Venezuelanos atravessam o país para fazer compras

“Meu sobrinho de 2 anos sempre pergunta por que não servimos mais arroz na hora do almoço para ele, uma vez até chorou porque não tinha”, afirmou a professora Maria Buchual, que veio para comprar pneu e também está levando um fardo de arroz, açúcar e trigo para dividir com a família.

Jean Carlos Correas disse que faz tempo que tem escassez no país, mas há quatros meses não encontra nada em Ciudad Bolívar, capital do estado, distante 800 quilômetros do Brasil. “Levarei para o consumo próprio o que mais puder. Tenho que ter suficiente para que não falte em casa. Tenho mulher e duas filhas e também ajudo minha mãe. Achei bons os preços aqui”, destacou.

O colombiano Carlos Solano mora na Venezuela há dez anos e disse que a situação está péssima, e retornando ao país natal perderia muito dinheiro no câmbio. “Eu penso em voltar ao meu país, mas se vender tudo que tenho, não consigo comprar quase nada na Colômbia devido à desvalorização do bolívar”, explicou o comerciante que comprou vários fardos de comida em Pacaraima.

Inflação chegou a 700% no governo de Nicolás Maduro

A inflação na Venezuela nos últimos meses ultrapassou os 700%, gerando uma alta nos preços que, em muitos casos, ficaram iguais aos do Brasil ou até mais caros. Segundo uma pesquisa realizada pela empresa Datanálisis, no mês de maio deste ano, a escassez de produtos básicos superou os 80%.

A combinação de escassez e inflação está obrigando muitos venezuelanos a imigrarem e vêm aumentando os índices de violência, assaltos e até saqueios nas principais cidades. Outra consequência é que os preços de produtos regulados, que deveriam estar disponíveis em todos os supermercados, são vendidos no mercado negro, onde os preços superam até 100 vezes o valor regulado pelo governo de Nicolás Maduro.

A maioria dos venezuelanos acha que a atual crise é de responsabilidade do governo. De acordo com a pesquisa, 86% dos consultados culpa o presidente pela situação do país. Nicolás Maduro alega que existe uma conspiração de empresários que chama de “guerra económica”, fato que se juntou à baixa dos preços do petróleo e à falta de produção interna de alimentos, gerando a atual crise.

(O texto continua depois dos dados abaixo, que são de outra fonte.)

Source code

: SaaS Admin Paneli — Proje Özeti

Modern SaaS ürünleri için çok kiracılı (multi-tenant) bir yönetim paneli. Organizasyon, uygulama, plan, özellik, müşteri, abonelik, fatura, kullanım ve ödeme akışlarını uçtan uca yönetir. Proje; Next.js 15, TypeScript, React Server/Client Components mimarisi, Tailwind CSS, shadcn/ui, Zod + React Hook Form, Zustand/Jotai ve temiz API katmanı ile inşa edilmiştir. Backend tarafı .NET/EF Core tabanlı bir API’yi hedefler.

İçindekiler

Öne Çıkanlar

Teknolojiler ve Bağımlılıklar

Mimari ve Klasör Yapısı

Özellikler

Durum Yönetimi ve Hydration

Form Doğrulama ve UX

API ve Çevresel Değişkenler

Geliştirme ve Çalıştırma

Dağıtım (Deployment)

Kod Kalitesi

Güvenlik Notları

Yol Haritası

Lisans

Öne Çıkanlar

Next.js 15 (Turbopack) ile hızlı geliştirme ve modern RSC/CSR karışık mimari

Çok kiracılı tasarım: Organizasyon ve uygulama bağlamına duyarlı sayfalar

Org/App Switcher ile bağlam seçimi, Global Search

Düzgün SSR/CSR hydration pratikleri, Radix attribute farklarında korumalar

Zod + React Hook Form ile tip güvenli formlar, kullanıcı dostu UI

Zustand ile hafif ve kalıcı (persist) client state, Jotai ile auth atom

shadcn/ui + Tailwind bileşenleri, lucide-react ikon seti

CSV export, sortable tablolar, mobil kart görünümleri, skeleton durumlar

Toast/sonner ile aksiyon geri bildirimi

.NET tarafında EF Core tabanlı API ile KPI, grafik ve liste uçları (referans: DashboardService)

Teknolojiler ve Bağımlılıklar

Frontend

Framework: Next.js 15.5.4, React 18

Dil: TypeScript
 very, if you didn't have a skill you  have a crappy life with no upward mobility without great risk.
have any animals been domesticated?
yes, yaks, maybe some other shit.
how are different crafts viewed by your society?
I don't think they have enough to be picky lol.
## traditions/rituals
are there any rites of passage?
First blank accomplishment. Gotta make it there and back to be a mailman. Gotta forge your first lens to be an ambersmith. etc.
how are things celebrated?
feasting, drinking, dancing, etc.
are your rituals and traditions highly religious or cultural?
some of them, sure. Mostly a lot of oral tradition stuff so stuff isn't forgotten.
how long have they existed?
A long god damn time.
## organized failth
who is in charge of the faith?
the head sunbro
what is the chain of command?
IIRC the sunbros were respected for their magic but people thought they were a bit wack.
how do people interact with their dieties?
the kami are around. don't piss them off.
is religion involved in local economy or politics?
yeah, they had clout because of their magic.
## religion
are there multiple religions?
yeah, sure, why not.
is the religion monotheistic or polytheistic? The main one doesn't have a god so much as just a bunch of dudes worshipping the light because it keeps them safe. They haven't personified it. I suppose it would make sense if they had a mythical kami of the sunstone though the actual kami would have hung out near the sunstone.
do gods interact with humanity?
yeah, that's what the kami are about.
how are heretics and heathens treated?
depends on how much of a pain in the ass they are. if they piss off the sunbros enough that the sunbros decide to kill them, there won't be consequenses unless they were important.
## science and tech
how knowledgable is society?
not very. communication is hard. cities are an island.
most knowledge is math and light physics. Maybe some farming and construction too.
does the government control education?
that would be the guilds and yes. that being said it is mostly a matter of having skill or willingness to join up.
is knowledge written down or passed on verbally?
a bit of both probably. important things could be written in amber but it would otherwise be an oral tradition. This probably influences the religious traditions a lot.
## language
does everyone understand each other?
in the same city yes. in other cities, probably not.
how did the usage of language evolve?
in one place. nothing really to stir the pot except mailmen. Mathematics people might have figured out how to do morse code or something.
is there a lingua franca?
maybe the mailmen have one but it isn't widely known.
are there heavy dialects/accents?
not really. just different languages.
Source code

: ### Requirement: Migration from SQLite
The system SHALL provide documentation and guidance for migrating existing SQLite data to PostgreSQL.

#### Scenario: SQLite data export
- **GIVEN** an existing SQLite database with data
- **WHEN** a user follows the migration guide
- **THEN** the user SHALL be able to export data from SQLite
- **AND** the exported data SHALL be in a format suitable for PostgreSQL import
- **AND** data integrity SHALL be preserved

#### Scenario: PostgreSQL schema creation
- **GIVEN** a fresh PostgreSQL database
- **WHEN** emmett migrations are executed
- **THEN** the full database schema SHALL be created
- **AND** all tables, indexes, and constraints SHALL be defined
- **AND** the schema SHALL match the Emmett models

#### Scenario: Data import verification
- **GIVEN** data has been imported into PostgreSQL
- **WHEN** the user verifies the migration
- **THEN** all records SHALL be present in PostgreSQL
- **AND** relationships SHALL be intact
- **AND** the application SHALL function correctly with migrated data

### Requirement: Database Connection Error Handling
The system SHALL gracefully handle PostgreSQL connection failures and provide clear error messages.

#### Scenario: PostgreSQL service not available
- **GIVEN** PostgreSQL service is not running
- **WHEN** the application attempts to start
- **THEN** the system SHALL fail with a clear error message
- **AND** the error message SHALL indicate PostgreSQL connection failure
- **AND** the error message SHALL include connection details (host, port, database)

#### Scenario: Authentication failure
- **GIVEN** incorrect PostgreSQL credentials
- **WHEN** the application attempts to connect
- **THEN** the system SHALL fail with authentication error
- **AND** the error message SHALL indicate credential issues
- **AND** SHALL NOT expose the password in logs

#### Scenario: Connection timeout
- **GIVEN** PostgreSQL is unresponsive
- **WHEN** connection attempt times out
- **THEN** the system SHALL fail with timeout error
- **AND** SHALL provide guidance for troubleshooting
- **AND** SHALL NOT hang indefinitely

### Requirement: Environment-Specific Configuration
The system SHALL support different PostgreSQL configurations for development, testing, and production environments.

Preços de alimentos chegam a ser mais baratos no Brasil

Os alimentos que estão em falta no país vizinho acabam sendo mais baratos no Brasil. De acordo com a professora Yubeidis Yanez, um quilo de açúcar em Ciudad Bolívar pode custar até 3 mil bolívares, R$ 10,00 no câmbio negro atual. Em Pacaraima, é vendido em média por R$ 3,00.

“Estou levando um fardo de açúcar e um de trigo, pois faço sorvete caseiro e bolo para vender em casa para ganhar um pouco mais de dinheiro”, contou a profissional cuja remuneração é de um salário mínimo, 11 mil bolívares, em torno de R$ 40,00.

O arroz, quando encontrado nas cidades venezuelanas, chega a custar 2.500 bolívares, aproximadamente R$ 8,00. Esses preços estão atraindo milhares de Venezuelanos até Pacaraima e Boa vista para fazer compras, tanto para o consumo próprio quanto para a comercialização.